(Stored items)

=== Begin Enclosure ===

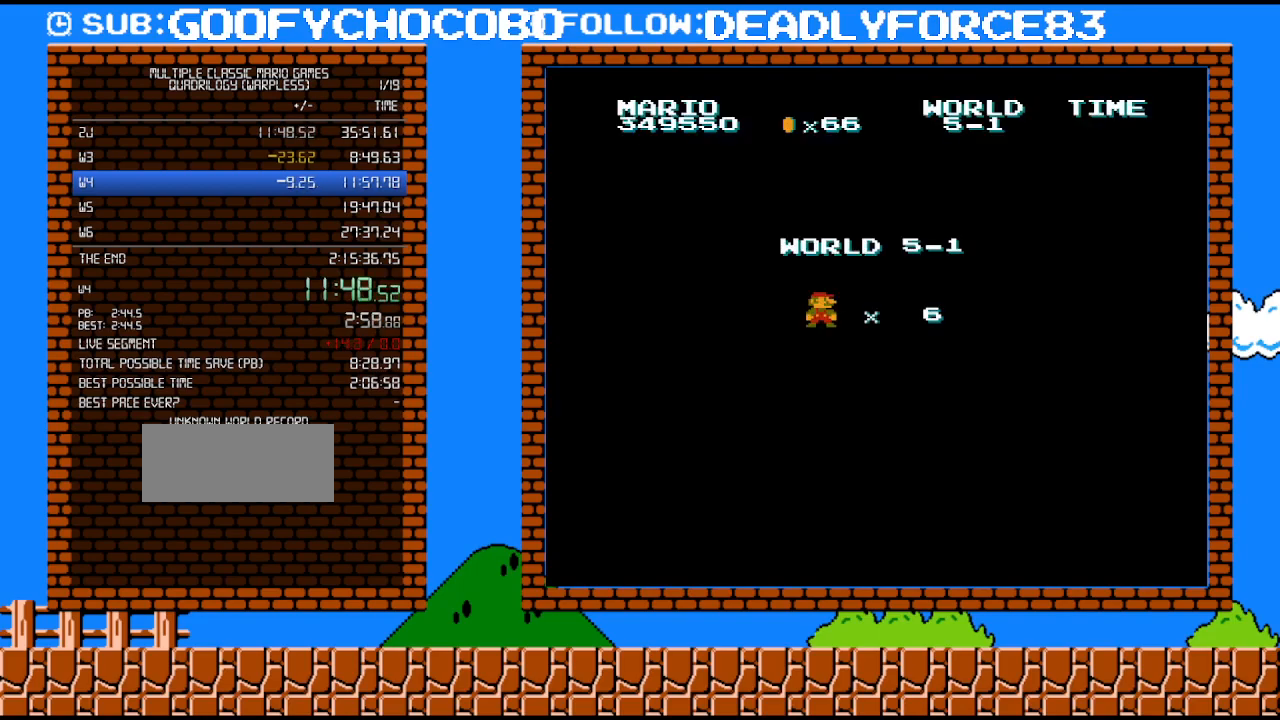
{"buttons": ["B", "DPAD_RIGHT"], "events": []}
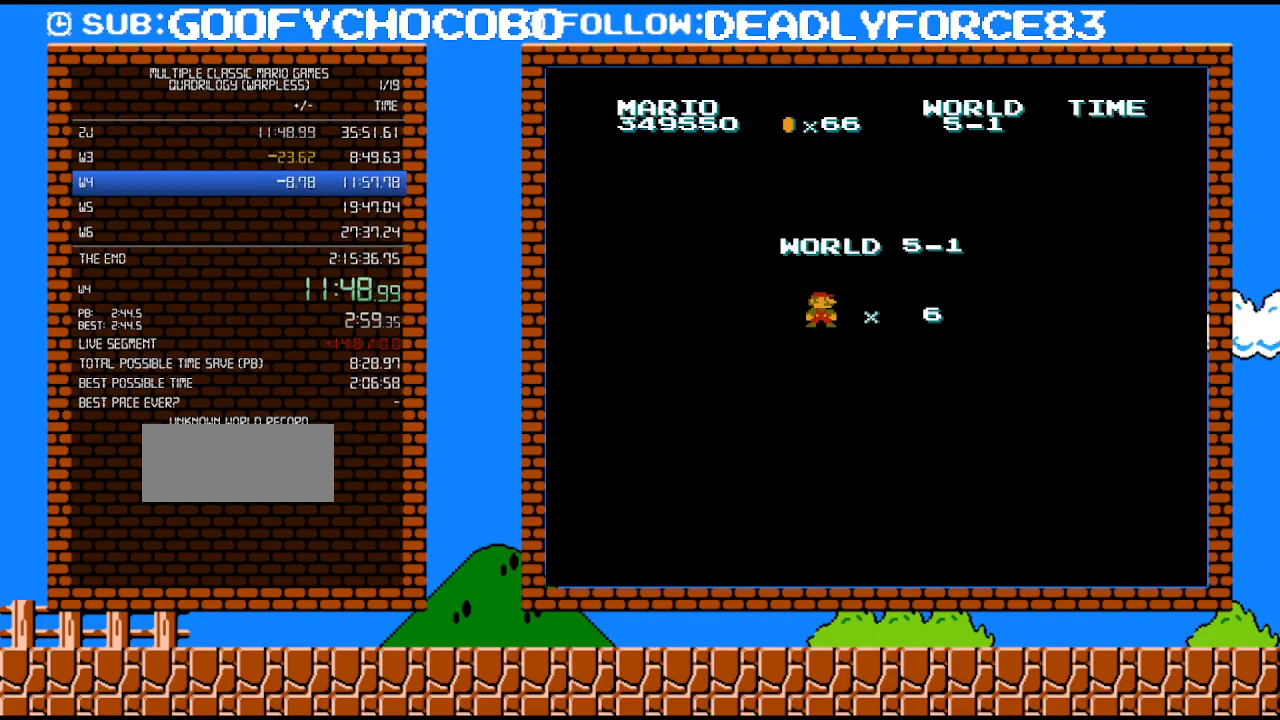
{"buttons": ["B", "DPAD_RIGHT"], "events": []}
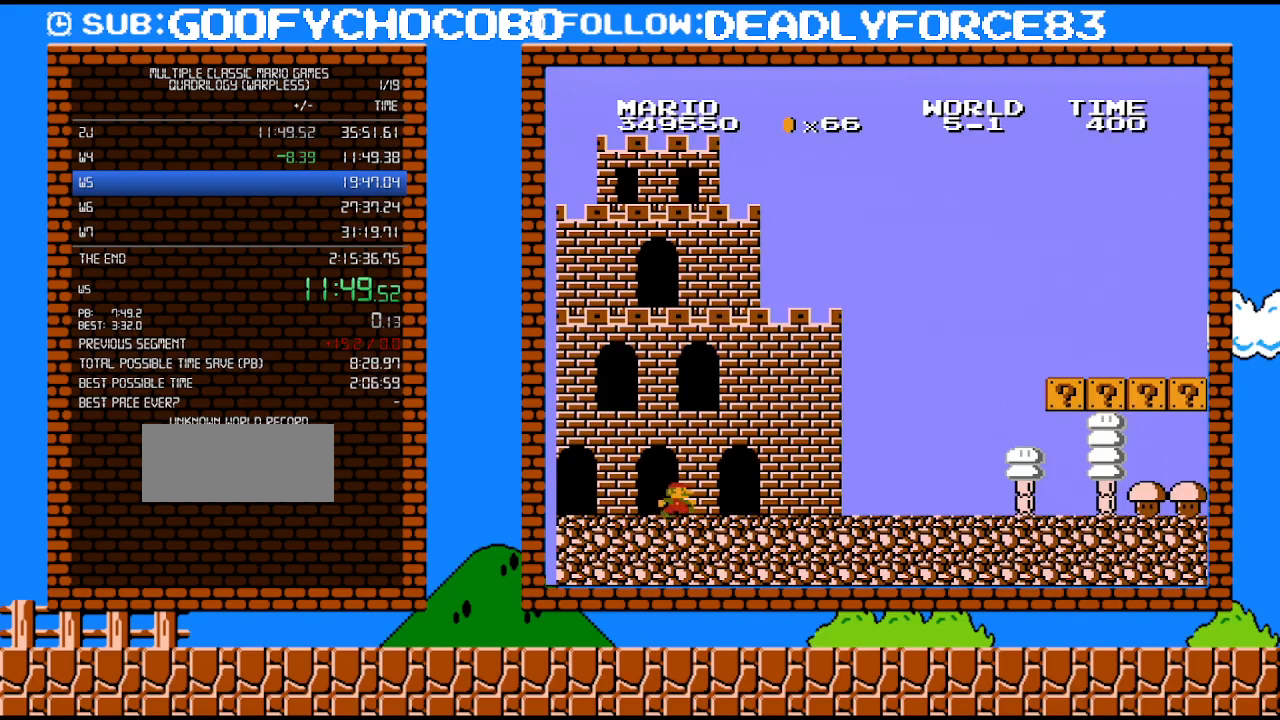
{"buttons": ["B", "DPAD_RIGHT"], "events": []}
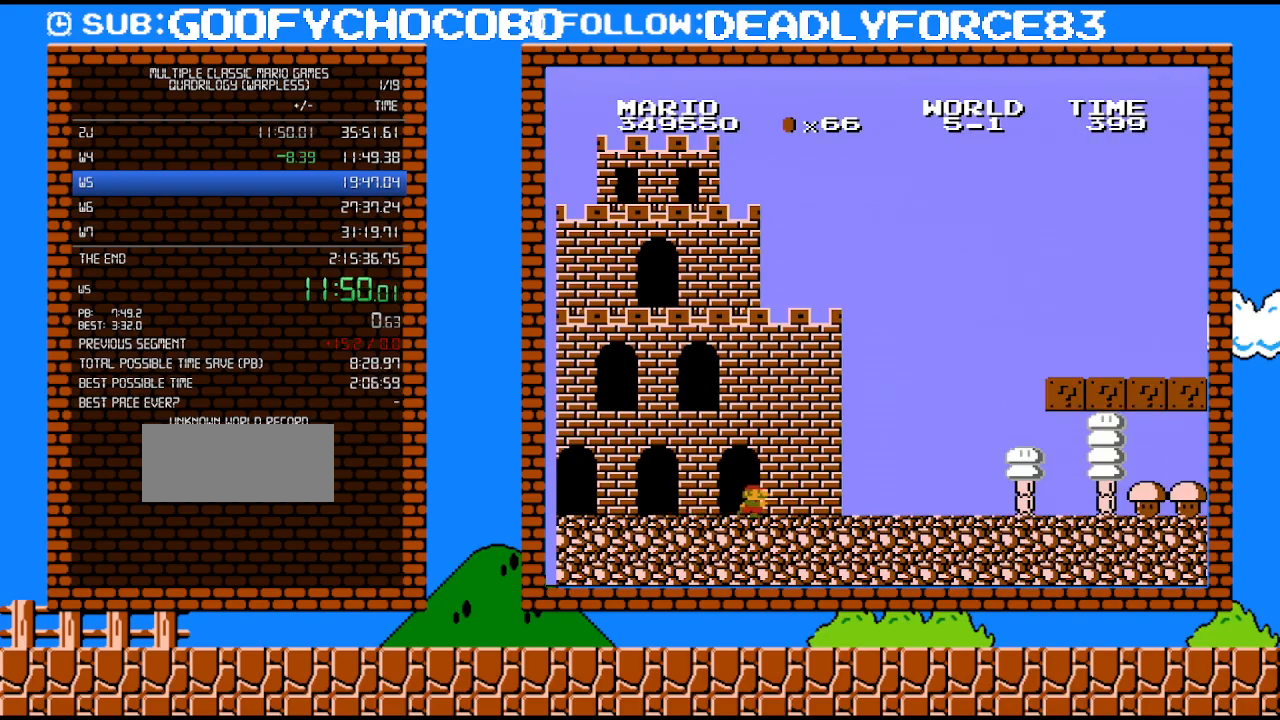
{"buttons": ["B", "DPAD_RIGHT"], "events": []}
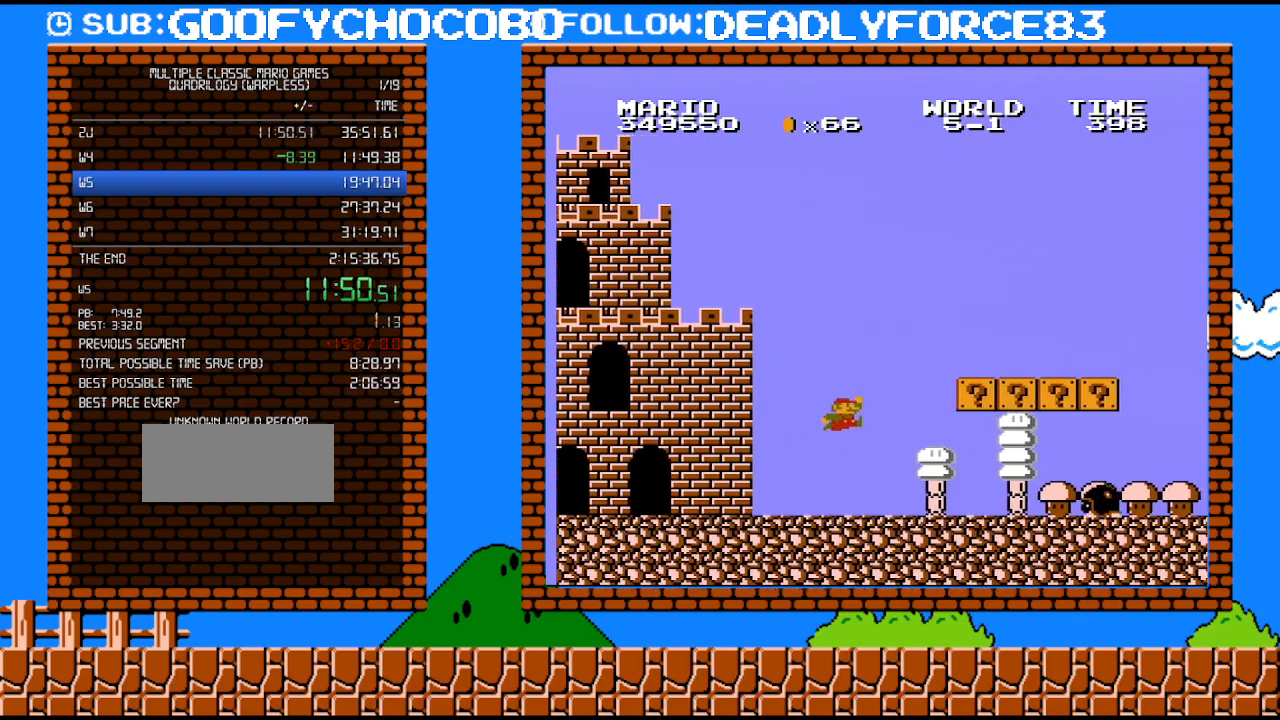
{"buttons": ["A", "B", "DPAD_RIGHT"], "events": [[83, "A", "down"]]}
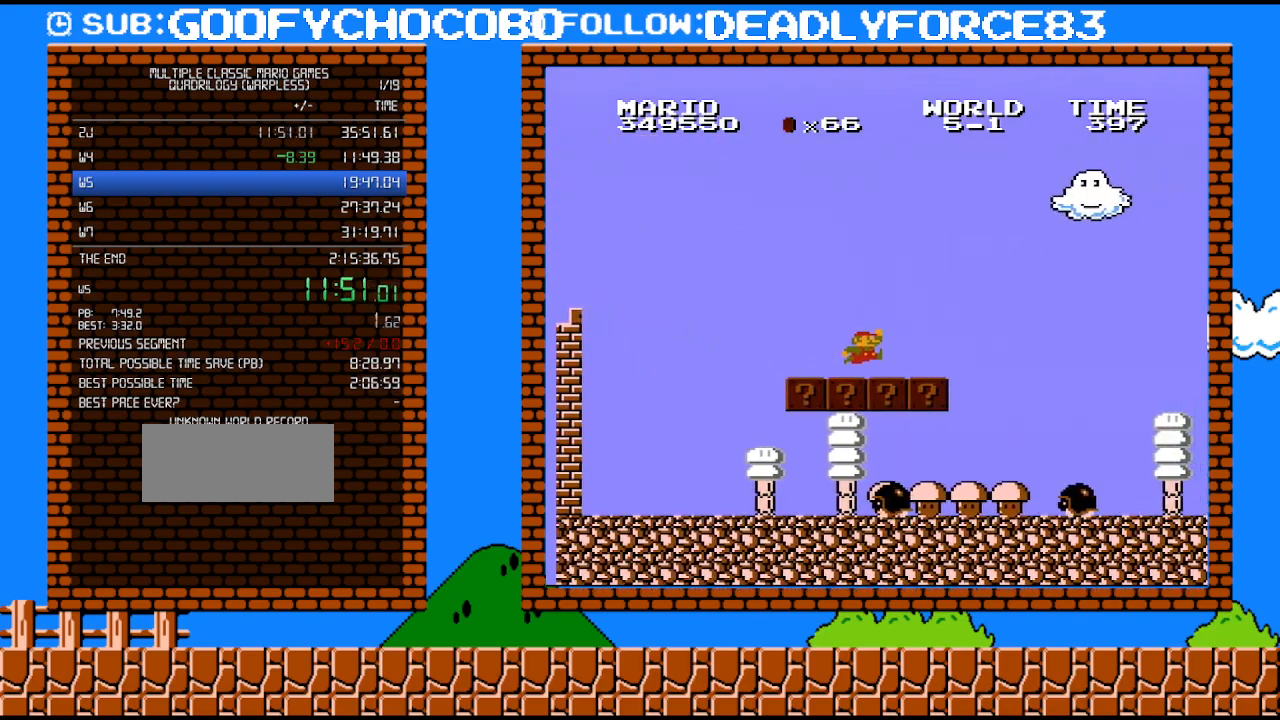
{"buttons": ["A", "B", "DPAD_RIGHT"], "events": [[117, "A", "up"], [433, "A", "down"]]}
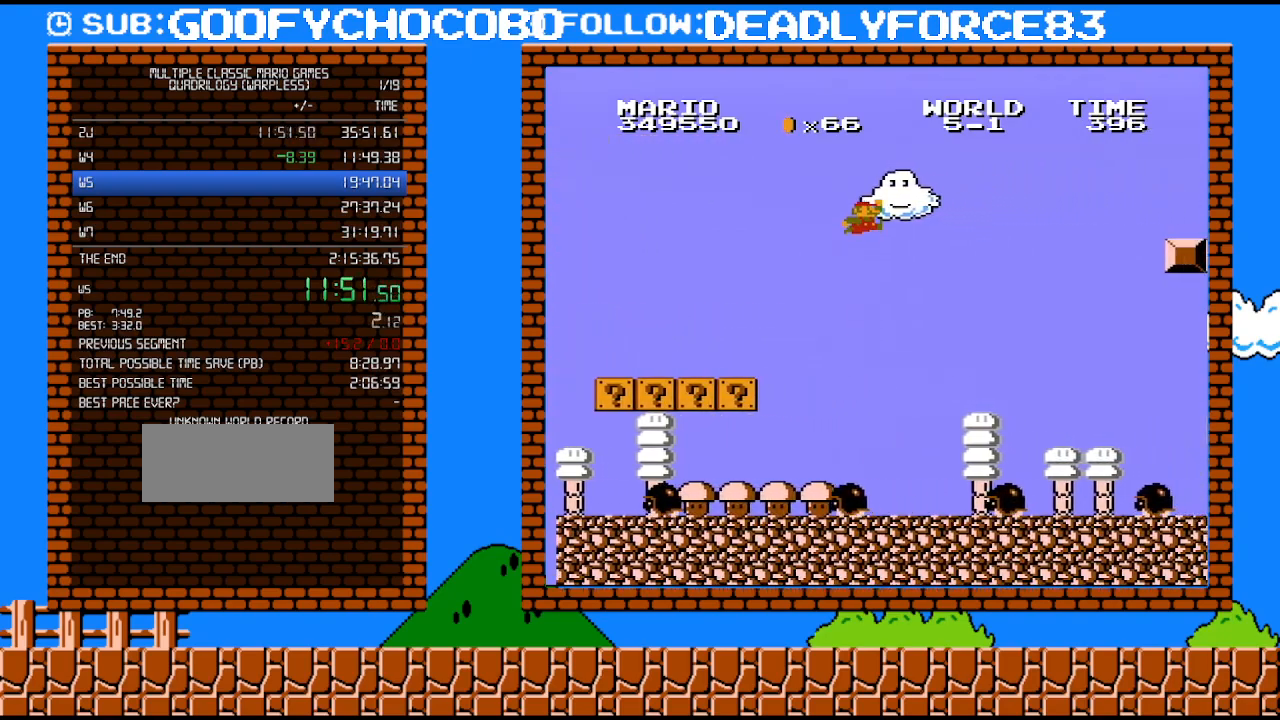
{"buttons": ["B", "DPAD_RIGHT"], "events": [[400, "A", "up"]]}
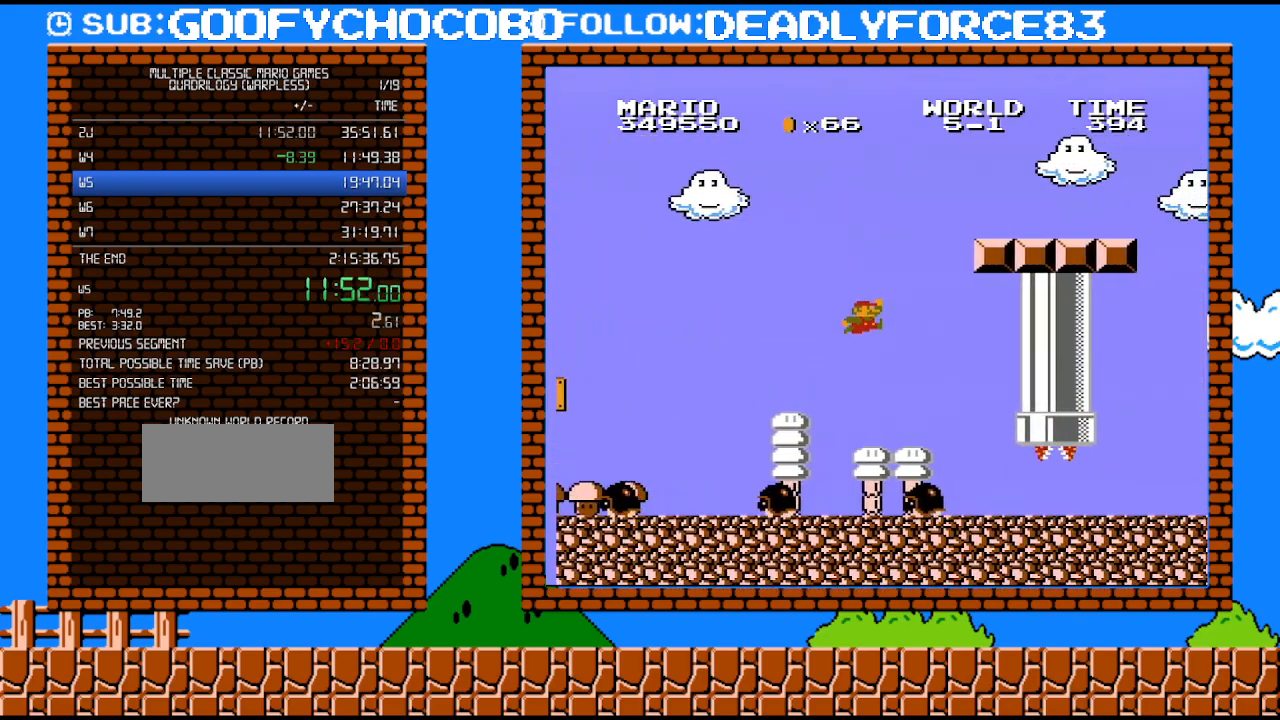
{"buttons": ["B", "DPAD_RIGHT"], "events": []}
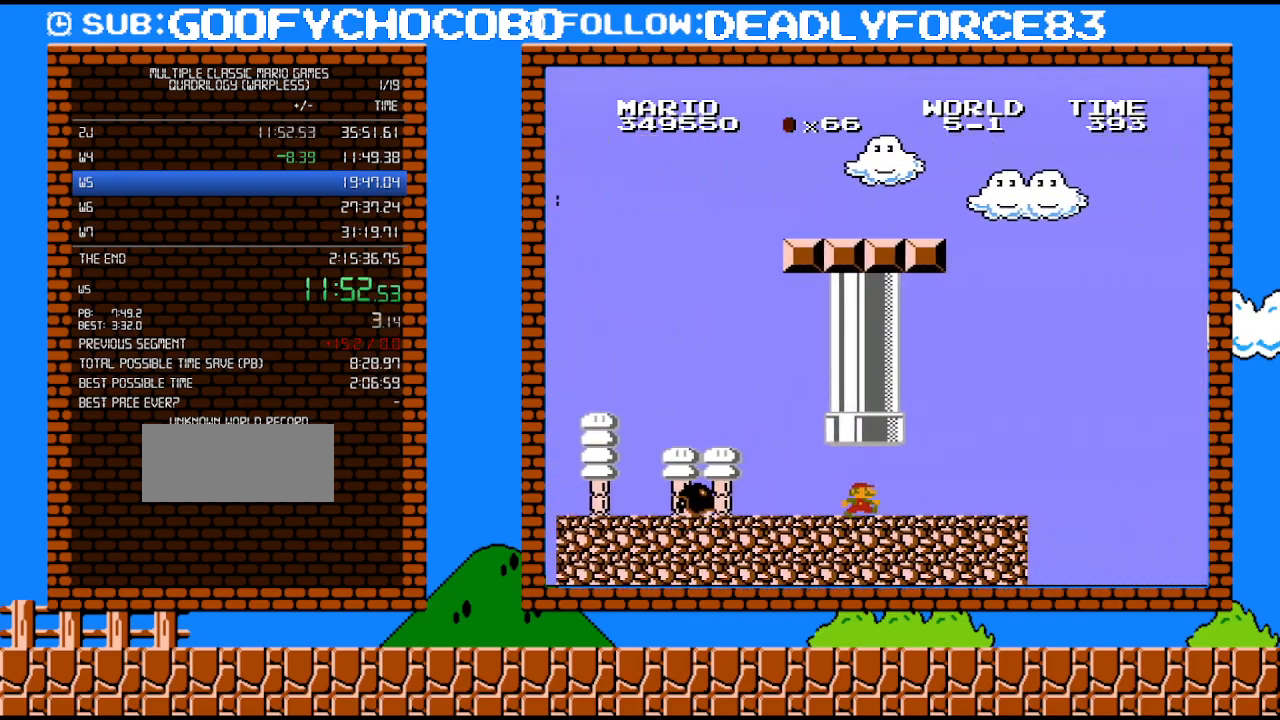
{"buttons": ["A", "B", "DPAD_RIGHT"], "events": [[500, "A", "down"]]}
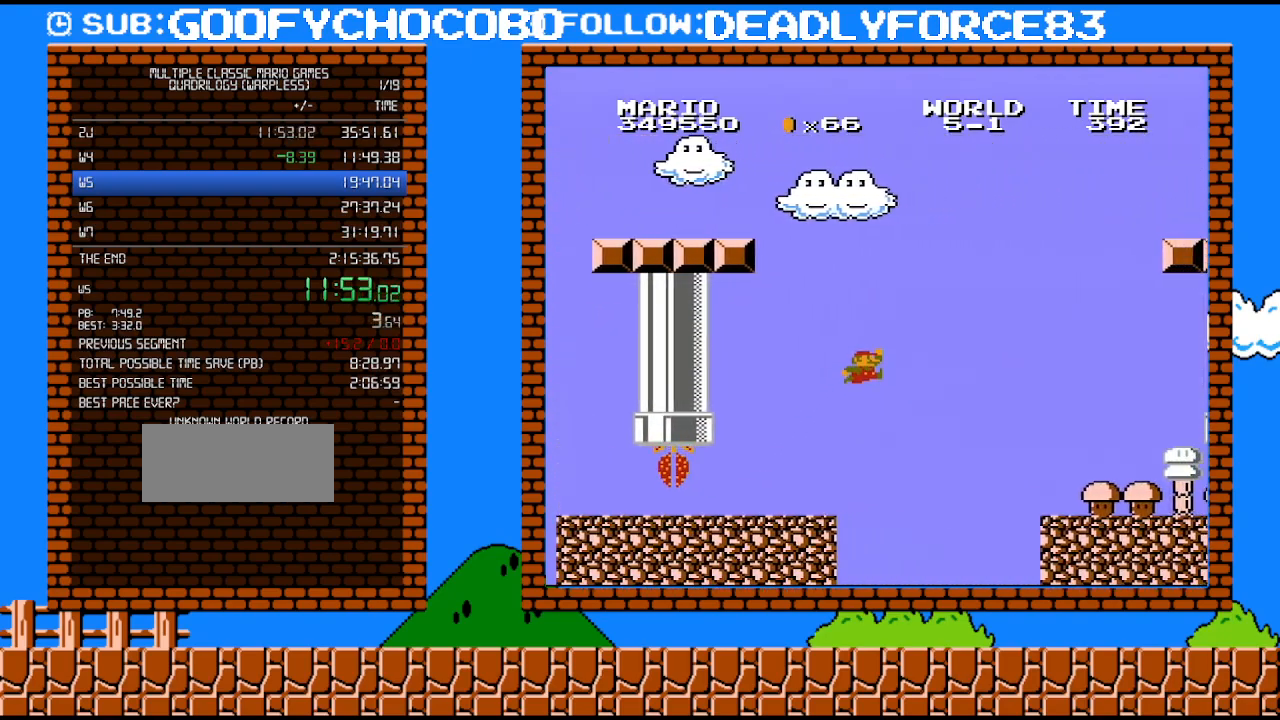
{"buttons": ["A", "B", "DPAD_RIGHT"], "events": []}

=== End Enclosure ===

▶ _Your assignment_
Carry over each record above character for character, with the pictures left out.

▶ _Task result_
{"buttons": ["B", "DPAD_RIGHT"], "events": []}
{"buttons": ["B", "DPAD_RIGHT"], "events": []}
{"buttons": ["B", "DPAD_RIGHT"], "events": []}
{"buttons": ["B", "DPAD_RIGHT"], "events": []}
{"buttons": ["A", "B", "DPAD_RIGHT"], "events": [[83, "A", "down"]]}
{"buttons": ["A", "B", "DPAD_RIGHT"], "events": [[117, "A", "up"], [433, "A", "down"]]}
{"buttons": ["B", "DPAD_RIGHT"], "events": [[400, "A", "up"]]}
{"buttons": ["B", "DPAD_RIGHT"], "events": []}
{"buttons": ["A", "B", "DPAD_RIGHT"], "events": [[500, "A", "down"]]}
{"buttons": ["A", "B", "DPAD_RIGHT"], "events": []}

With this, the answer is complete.